A patient asked me a few days ago if it was good for her teeth to be drinking water with apple cider vinegar every morning.  She was worried acid in the vinegar would wear away her teeth but she noticed an improvement in her digestion since using apple cider vinegar. The increasing popularity of drinking water with apple cider vinegar and citrus fruits for health benefits can be a concern for acid wear on our teeth.  

The acid in these drinks dissolve tooth enamel resulting in dentin exposure.  The dentin inner layer of teeth is yellow in appearance and contains many nerve endings.  When enamel is eroded away, the nerve endings in the dentin are suddenly feeling everything that goes on in our mouths; especially cold drinks and food. The teeth will look more yellow when enamel wears away so even if the teeth aren’t more sensitive, they may not look as nice.

But just because there is acid in these drinks does not mean they are necessarily bad for your teeth.  Factors such as the strength of the acid and exposure time will also play a role.

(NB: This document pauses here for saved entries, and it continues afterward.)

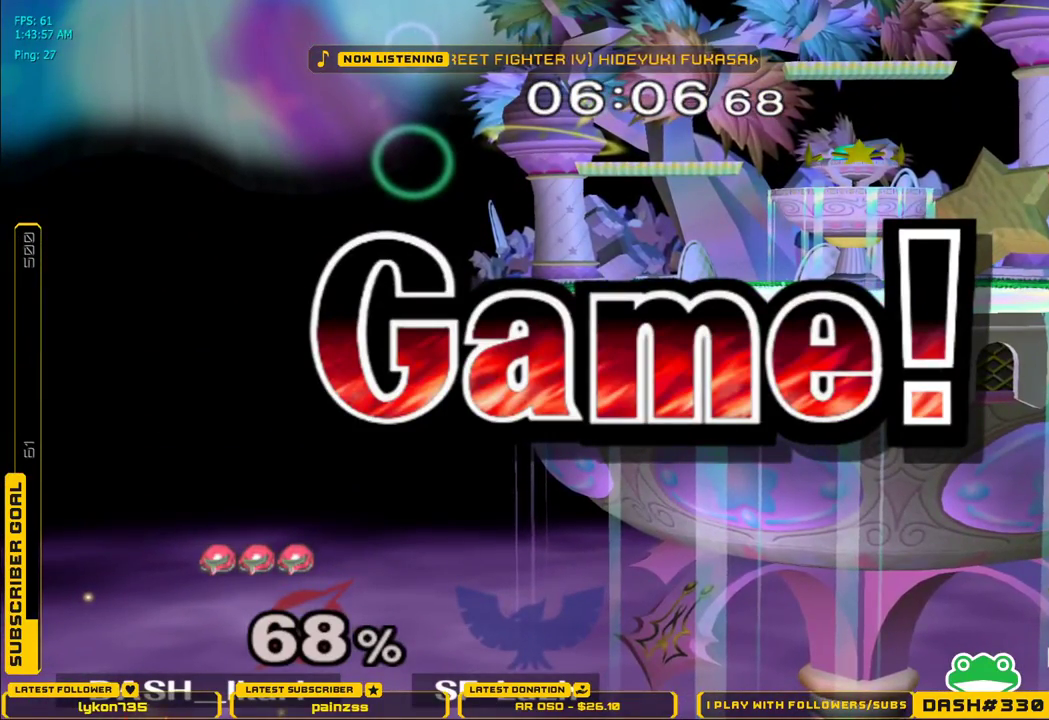
{"dt_ms": 500, "buttons": ["START"], "left_stick": "center", "right_stick": "center", "events": [[300, "START", "down"]]}
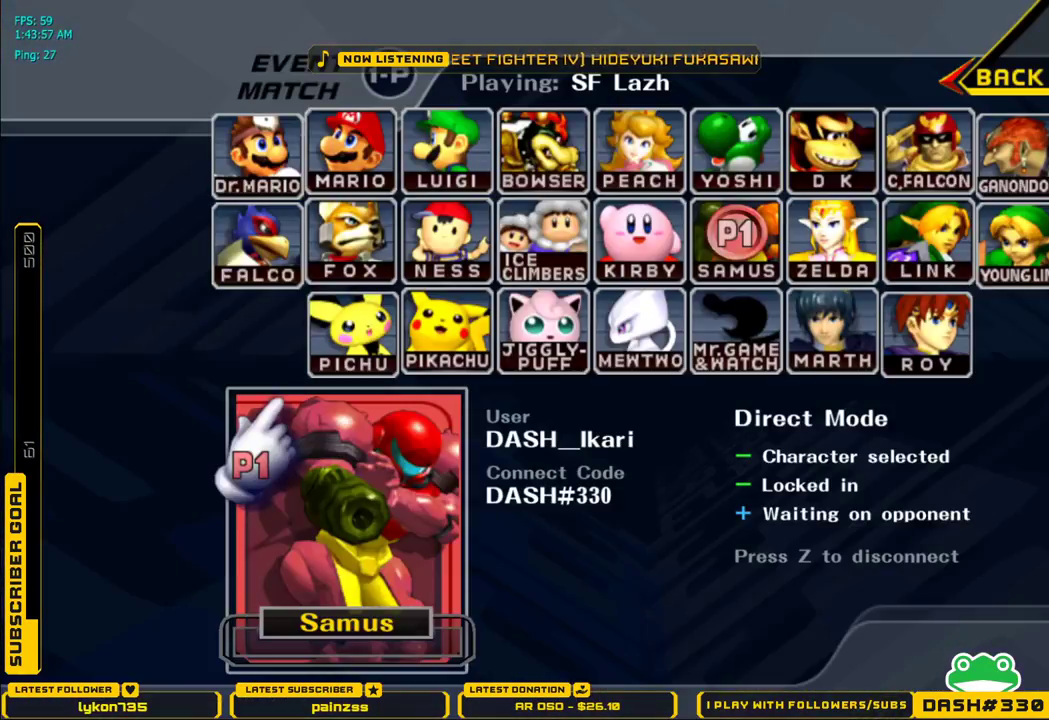
{"dt_ms": 500, "buttons": [], "left_stick": "center", "right_stick": "center", "events": [[100, "START", "up"], [133, "START", "down"], [250, "START", "up"], [367, "START", "down"], [500, "START", "up"]]}
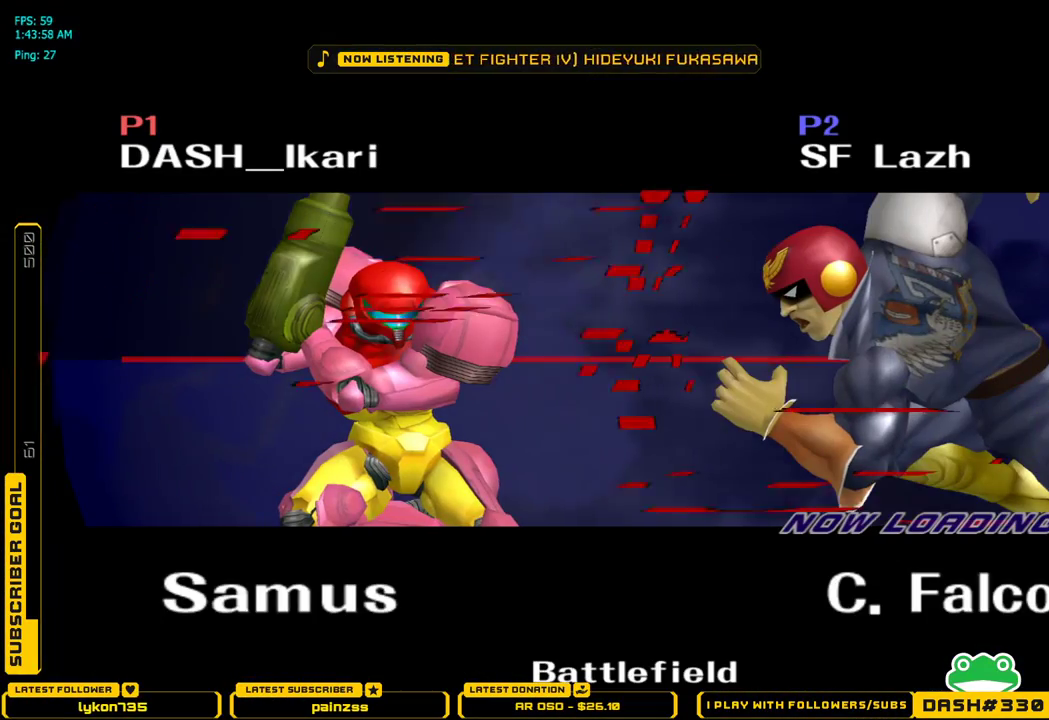
{"dt_ms": 500, "buttons": [], "left_stick": "center", "right_stick": "center", "events": []}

The pH of apple cider vinegar is 2-3, making it a mild acid.

So for our patient who adds a few drops of apple cider vinegar to a large glass of water, the effect of the acid on her teeth are minimal because the acid is so diluted.  And if she drinks the glass of water within a short period of time, that limits the amount of time her teeth are exposed to the acid.

We would be concerned if a patient was drinking a lot more apple cider vinegar or if they sipped lemon water throughout the day and marinating the teeth in acid.  For these situations, it would be a good idea to use a straw to prevent the acid from contacting the teeth.  I would also advise patients to rinse their mouth with water afterward to neutralize the acid in the mouth.

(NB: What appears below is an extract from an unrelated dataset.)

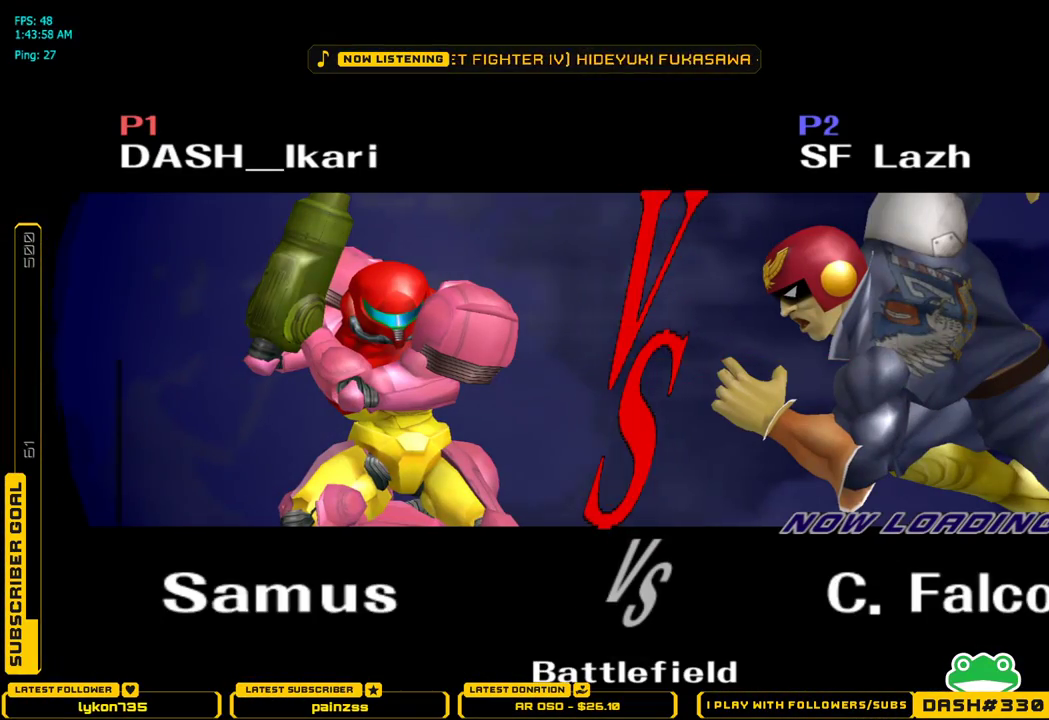
{"dt_ms": 500, "buttons": [], "left_stick": "center", "right_stick": "center", "events": []}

The acid in our mouth can also be neutralized by certain foods such as hard cheeses. See what other foods are good for our oral health here.

As a side note, when it comes to carbonated sodas (even “sugar free” ones), energy drinks and fruit juices, these drinks will not only dissolve your enamel, the sugars in these drinks will also give you a sweet dose of tooth decay.  I would definitely recommend drinking these with a straw and rinsing your mouth with water afterward.